▶ [Provided information]

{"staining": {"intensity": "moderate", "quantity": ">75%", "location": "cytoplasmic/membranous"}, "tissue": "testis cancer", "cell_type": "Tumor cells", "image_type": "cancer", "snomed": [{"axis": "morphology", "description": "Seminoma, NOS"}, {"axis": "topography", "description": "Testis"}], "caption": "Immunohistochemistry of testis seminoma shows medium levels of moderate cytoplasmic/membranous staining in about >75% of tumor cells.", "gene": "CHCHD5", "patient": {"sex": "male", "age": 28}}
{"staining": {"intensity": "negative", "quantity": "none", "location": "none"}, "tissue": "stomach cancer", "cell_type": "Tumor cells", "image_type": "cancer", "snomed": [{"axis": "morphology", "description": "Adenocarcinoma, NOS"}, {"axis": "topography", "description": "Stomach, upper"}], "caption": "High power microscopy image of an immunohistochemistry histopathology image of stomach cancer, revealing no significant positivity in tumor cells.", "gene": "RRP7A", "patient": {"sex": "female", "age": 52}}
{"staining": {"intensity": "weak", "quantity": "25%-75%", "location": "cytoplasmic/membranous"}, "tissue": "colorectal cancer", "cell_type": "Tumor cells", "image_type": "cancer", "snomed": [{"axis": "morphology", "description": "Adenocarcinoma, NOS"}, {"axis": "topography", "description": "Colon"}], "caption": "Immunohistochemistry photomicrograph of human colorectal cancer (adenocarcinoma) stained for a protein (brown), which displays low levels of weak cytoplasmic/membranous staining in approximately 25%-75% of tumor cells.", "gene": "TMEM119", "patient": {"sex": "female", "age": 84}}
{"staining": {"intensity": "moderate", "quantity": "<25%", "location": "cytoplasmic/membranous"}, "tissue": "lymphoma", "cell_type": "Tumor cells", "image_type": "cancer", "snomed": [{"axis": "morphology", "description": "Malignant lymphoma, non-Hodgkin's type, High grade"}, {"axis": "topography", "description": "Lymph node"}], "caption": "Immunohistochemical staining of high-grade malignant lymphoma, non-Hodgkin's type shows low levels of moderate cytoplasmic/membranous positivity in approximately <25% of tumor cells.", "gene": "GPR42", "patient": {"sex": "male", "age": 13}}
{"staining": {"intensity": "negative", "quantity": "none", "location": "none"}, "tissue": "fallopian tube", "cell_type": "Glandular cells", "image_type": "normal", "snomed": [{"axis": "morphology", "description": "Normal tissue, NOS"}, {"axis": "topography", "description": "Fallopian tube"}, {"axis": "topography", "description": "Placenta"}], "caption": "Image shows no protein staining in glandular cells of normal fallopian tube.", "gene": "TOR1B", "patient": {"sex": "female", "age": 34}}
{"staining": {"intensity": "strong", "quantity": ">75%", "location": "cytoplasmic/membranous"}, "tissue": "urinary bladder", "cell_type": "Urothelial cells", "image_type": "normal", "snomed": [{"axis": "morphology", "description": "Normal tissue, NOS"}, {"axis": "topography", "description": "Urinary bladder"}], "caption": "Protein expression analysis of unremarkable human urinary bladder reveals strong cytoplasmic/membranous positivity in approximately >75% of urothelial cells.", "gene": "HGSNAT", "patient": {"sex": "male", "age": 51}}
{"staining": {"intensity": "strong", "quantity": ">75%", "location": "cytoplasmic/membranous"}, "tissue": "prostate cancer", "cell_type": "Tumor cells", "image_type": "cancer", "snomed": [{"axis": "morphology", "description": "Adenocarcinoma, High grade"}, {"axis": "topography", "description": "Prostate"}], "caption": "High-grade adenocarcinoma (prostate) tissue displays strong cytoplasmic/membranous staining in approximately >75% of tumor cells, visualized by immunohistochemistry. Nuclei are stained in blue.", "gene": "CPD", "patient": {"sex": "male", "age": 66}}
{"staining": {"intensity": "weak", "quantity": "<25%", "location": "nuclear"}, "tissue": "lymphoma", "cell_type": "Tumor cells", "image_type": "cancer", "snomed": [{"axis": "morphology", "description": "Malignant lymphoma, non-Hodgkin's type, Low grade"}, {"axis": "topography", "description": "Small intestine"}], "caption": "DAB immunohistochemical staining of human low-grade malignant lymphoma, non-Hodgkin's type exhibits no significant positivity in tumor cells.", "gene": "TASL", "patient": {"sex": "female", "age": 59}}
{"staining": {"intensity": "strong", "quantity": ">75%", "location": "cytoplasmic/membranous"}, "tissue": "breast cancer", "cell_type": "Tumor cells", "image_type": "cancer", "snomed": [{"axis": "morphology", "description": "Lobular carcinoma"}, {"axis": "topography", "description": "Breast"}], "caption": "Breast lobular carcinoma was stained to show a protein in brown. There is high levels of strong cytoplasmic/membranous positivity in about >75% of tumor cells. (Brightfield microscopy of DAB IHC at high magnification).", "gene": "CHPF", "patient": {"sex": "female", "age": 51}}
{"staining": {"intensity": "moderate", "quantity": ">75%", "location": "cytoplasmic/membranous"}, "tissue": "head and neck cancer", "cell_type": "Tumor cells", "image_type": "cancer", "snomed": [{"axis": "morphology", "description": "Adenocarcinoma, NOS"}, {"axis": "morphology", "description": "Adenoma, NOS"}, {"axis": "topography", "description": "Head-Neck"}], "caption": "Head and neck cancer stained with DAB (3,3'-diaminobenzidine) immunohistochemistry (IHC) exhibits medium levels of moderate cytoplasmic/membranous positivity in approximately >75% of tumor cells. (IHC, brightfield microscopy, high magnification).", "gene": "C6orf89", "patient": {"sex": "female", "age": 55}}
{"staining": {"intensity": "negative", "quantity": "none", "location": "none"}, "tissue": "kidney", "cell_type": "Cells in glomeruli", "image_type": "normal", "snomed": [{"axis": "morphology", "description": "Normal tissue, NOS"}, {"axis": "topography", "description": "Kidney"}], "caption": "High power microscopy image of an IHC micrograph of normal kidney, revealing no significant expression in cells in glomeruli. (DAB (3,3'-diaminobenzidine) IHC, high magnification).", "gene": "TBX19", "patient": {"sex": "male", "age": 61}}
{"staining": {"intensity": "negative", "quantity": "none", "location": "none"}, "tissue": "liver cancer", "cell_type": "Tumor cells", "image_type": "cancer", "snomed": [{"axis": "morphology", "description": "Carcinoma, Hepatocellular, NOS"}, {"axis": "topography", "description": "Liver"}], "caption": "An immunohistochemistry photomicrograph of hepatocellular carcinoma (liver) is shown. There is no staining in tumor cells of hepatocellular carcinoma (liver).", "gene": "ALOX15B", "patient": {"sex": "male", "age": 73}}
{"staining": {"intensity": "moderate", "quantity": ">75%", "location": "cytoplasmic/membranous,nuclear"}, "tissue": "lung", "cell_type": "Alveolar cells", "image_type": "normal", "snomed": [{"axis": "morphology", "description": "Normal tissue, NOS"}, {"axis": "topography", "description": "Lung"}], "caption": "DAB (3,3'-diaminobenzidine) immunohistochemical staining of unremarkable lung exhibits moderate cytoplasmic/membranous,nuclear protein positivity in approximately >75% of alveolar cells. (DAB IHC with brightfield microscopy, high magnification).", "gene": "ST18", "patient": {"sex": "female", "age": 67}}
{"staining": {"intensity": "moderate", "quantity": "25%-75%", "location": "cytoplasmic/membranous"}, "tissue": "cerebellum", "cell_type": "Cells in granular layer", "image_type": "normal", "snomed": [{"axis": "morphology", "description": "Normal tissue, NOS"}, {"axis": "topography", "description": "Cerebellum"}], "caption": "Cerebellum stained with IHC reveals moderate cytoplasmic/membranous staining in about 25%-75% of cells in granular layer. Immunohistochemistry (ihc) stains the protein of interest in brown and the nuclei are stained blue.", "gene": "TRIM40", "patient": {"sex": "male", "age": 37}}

▶ [Task instructions]
Each line above must be retyped exactly in the response.

▶ [Your solution]
{"staining": {"intensity": "moderate", "quantity": ">75%", "location": "cytoplasmic/membranous"}, "tissue": "testis cancer", "cell_type": "Tumor cells", "image_type": "cancer", "snomed": [{"axis": "morphology", "description": "Seminoma, NOS"}, {"axis": "topography", "description": "Testis"}], "caption": "Immunohistochemistry of testis seminoma shows medium levels of moderate cytoplasmic/membranous staining in about >75% of tumor cells.", "gene": "CHCHD5", "patient": {"sex": "male", "age": 28}}
{"staining": {"intensity": "negative", "quantity": "none", "location": "none"}, "tissue": "stomach cancer", "cell_type": "Tumor cells", "image_type": "cancer", "snomed": [{"axis": "morphology", "description": "Adenocarcinoma, NOS"}, {"axis": "topography", "description": "Stomach, upper"}], "caption": "High power microscopy image of an immunohistochemistry histopathology image of stomach cancer, revealing no significant positivity in tumor cells.", "gene": "RRP7A", "patient": {"sex": "female", "age": 52}}
{"staining": {"intensity": "weak", "quantity": "25%-75%", "location": "cytoplasmic/membranous"}, "tissue": "colorectal cancer", "cell_type": "Tumor cells", "image_type": "cancer", "snomed": [{"axis": "morphology", "description": "Adenocarcinoma, NOS"}, {"axis": "topography", "description": "Colon"}], "caption": "Immunohistochemistry photomicrograph of human colorectal cancer (adenocarcinoma) stained for a protein (brown), which displays low levels of weak cytoplasmic/membranous staining in approximately 25%-75% of tumor cells.", "gene": "TMEM119", "patient": {"sex": "female", "age": 84}}
{"staining": {"intensity": "moderate", "quantity": "<25%", "location": "cytoplasmic/membranous"}, "tissue": "lymphoma", "cell_type": "Tumor cells", "image_type": "cancer", "snomed": [{"axis": "morphology", "description": "Malignant lymphoma, non-Hodgkin's type, High grade"}, {"axis": "topography", "description": "Lymph node"}], "caption": "Immunohistochemical staining of high-grade malignant lymphoma, non-Hodgkin's type shows low levels of moderate cytoplasmic/membranous positivity in approximately <25% of tumor cells.", "gene": "GPR42", "patient": {"sex": "male", "age": 13}}
{"staining": {"intensity": "negative", "quantity": "none", "location": "none"}, "tissue": "fallopian tube", "cell_type": "Glandular cells", "image_type": "normal", "snomed": [{"axis": "morphology", "description": "Normal tissue, NOS"}, {"axis": "topography", "description": "Fallopian tube"}, {"axis": "topography", "description": "Placenta"}], "caption": "Image shows no protein staining in glandular cells of normal fallopian tube.", "gene": "TOR1B", "patient": {"sex": "female", "age": 34}}
{"staining": {"intensity": "strong", "quantity": ">75%", "location": "cytoplasmic/membranous"}, "tissue": "urinary bladder", "cell_type": "Urothelial cells", "image_type": "normal", "snomed": [{"axis": "morphology", "description": "Normal tissue, NOS"}, {"axis": "topography", "description": "Urinary bladder"}], "caption": "Protein expression analysis of unremarkable human urinary bladder reveals strong cytoplasmic/membranous positivity in approximately >75% of urothelial cells.", "gene": "HGSNAT", "patient": {"sex": "male", "age": 51}}
{"staining": {"intensity": "strong", "quantity": ">75%", "location": "cytoplasmic/membranous"}, "tissue": "prostate cancer", "cell_type": "Tumor cells", "image_type": "cancer", "snomed": [{"axis": "morphology", "description": "Adenocarcinoma, High grade"}, {"axis": "topography", "description": "Prostate"}], "caption": "High-grade adenocarcinoma (prostate) tissue displays strong cytoplasmic/membranous staining in approximately >75% of tumor cells, visualized by immunohistochemistry. Nuclei are stained in blue.", "gene": "CPD", "patient": {"sex": "male", "age": 66}}
{"staining": {"intensity": "weak", "quantity": "<25%", "location": "nuclear"}, "tissue": "lymphoma", "cell_type": "Tumor cells", "image_type": "cancer", "snomed": [{"axis": "morphology", "description": "Malignant lymphoma, non-Hodgkin's type, Low grade"}, {"axis": "topography", "description": "Small intestine"}], "caption": "DAB immunohistochemical staining of human low-grade malignant lymphoma, non-Hodgkin's type exhibits no significant positivity in tumor cells.", "gene": "TASL", "patient": {"sex": "female", "age": 59}}
{"staining": {"intensity": "strong", "quantity": ">75%", "location": "cytoplasmic/membranous"}, "tissue": "breast cancer", "cell_type": "Tumor cells", "image_type": "cancer", "snomed": [{"axis": "morphology", "description": "Lobular carcinoma"}, {"axis": "topography", "description": "Breast"}], "caption": "Breast lobular carcinoma was stained to show a protein in brown. There is high levels of strong cytoplasmic/membranous positivity in about >75% of tumor cells. (Brightfield microscopy of DAB IHC at high magnification).", "gene": "CHPF", "patient": {"sex": "female", "age": 51}}
{"staining": {"intensity": "moderate", "quantity": ">75%", "location": "cytoplasmic/membranous"}, "tissue": "head and neck cancer", "cell_type": "Tumor cells", "image_type": "cancer", "snomed": [{"axis": "morphology", "description": "Adenocarcinoma, NOS"}, {"axis": "morphology", "description": "Adenoma, NOS"}, {"axis": "topography", "description": "Head-Neck"}], "caption": "Head and neck cancer stained with DAB (3,3'-diaminobenzidine) immunohistochemistry (IHC) exhibits medium levels of moderate cytoplasmic/membranous positivity in approximately >75% of tumor cells. (IHC, brightfield microscopy, high magnification).", "gene": "C6orf89", "patient": {"sex": "female", "age": 55}}
{"staining": {"intensity": "negative", "quantity": "none", "location": "none"}, "tissue": "kidney", "cell_type": "Cells in glomeruli", "image_type": "normal", "snomed": [{"axis": "morphology", "description": "Normal tissue, NOS"}, {"axis": "topography", "description": "Kidney"}], "caption": "High power microscopy image of an IHC micrograph of normal kidney, revealing no significant expression in cells in glomeruli. (DAB (3,3'-diaminobenzidine) IHC, high magnification).", "gene": "TBX19", "patient": {"sex": "male", "age": 61}}
{"staining": {"intensity": "negative", "quantity": "none", "location": "none"}, "tissue": "liver cancer", "cell_type": "Tumor cells", "image_type": "cancer", "snomed": [{"axis": "morphology", "description": "Carcinoma, Hepatocellular, NOS"}, {"axis": "topography", "description": "Liver"}], "caption": "An immunohistochemistry photomicrograph of hepatocellular carcinoma (liver) is shown. There is no staining in tumor cells of hepatocellular carcinoma (liver).", "gene": "ALOX15B", "patient": {"sex": "male", "age": 73}}
{"staining": {"intensity": "moderate", "quantity": ">75%", "location": "cytoplasmic/membranous,nuclear"}, "tissue": "lung", "cell_type": "Alveolar cells", "image_type": "normal", "snomed": [{"axis": "morphology", "description": "Normal tissue, NOS"}, {"axis": "topography", "description": "Lung"}], "caption": "DAB (3,3'-diaminobenzidine) immunohistochemical staining of unremarkable lung exhibits moderate cytoplasmic/membranous,nuclear protein positivity in approximately >75% of alveolar cells. (DAB IHC with brightfield microscopy, high magnification).", "gene": "ST18", "patient": {"sex": "female", "age": 67}}
{"staining": {"intensity": "moderate", "quantity": "25%-75%", "location": "cytoplasmic/membranous"}, "tissue": "cerebellum", "cell_type": "Cells in granular layer", "image_type": "normal", "snomed": [{"axis": "morphology", "description": "Normal tissue, NOS"}, {"axis": "topography", "description": "Cerebellum"}], "caption": "Cerebellum stained with IHC reveals moderate cytoplasmic/membranous staining in about 25%-75% of cells in granular layer. Immunohistochemistry (ihc) stains the protein of interest in brown and the nuclei are stained blue.", "gene": "TRIM40", "patient": {"sex": "male", "age": 37}}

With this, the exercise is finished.